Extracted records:
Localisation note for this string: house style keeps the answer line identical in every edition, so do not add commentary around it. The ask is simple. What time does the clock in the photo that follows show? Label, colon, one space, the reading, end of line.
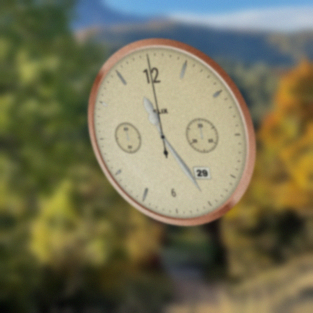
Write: 11:25
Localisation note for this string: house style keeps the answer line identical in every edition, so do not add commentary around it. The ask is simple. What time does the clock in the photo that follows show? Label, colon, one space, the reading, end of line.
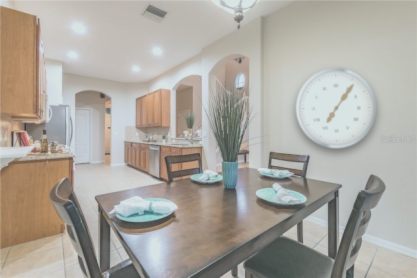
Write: 7:06
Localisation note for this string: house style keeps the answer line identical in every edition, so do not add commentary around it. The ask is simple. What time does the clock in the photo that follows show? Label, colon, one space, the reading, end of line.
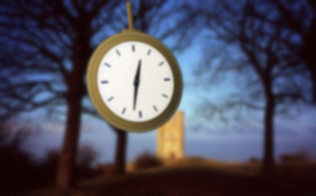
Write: 12:32
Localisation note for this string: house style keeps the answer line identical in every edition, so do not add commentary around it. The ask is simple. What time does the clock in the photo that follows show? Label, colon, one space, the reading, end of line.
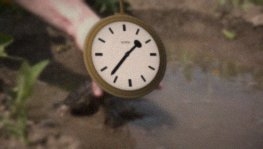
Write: 1:37
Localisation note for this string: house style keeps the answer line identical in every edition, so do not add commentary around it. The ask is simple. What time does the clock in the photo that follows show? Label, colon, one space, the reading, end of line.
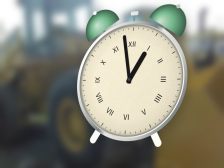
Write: 12:58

> Your instructions:
Convert the lines above into a Markdown table with the columns Row and Line, numbering each row and skipping blank lines. Leave the pictures out of the table.

> Completed task:
| Row | Line |
|---|---|
| 1 | Localisation note for this string: house style keeps the answer line identical in every edition, so do not add commentary around it. The ask is simple. What time does the clock in the photo that follows show? Label, colon, one space, the reading, end of line. |
| 2 | Write: 11:25 |
| 3 | Localisation note for this string: house style keeps the answer line identical in every edition, so do not add commentary around it. The ask is simple. What time does the clock in the photo that follows show? Label, colon, one space, the reading, end of line. |
| 4 | Write: 7:06 |
| 5 | Localisation note for this string: house style keeps the answer line identical in every edition, so do not add commentary around it. The ask is simple. What time does the clock in the photo that follows show? Label, colon, one space, the reading, end of line. |
| 6 | Write: 12:32 |
| 7 | Localisation note for this string: house style keeps the answer line identical in every edition, so do not add commentary around it. The ask is simple. What time does the clock in the photo that follows show? Label, colon, one space, the reading, end of line. |
| 8 | Write: 1:37 |
| 9 | Localisation note for this string: house style keeps the answer line identical in every edition, so do not add commentary around it. The ask is simple. What time does the clock in the photo that follows show? Label, colon, one space, the reading, end of line. |
| 10 | Write: 12:58 |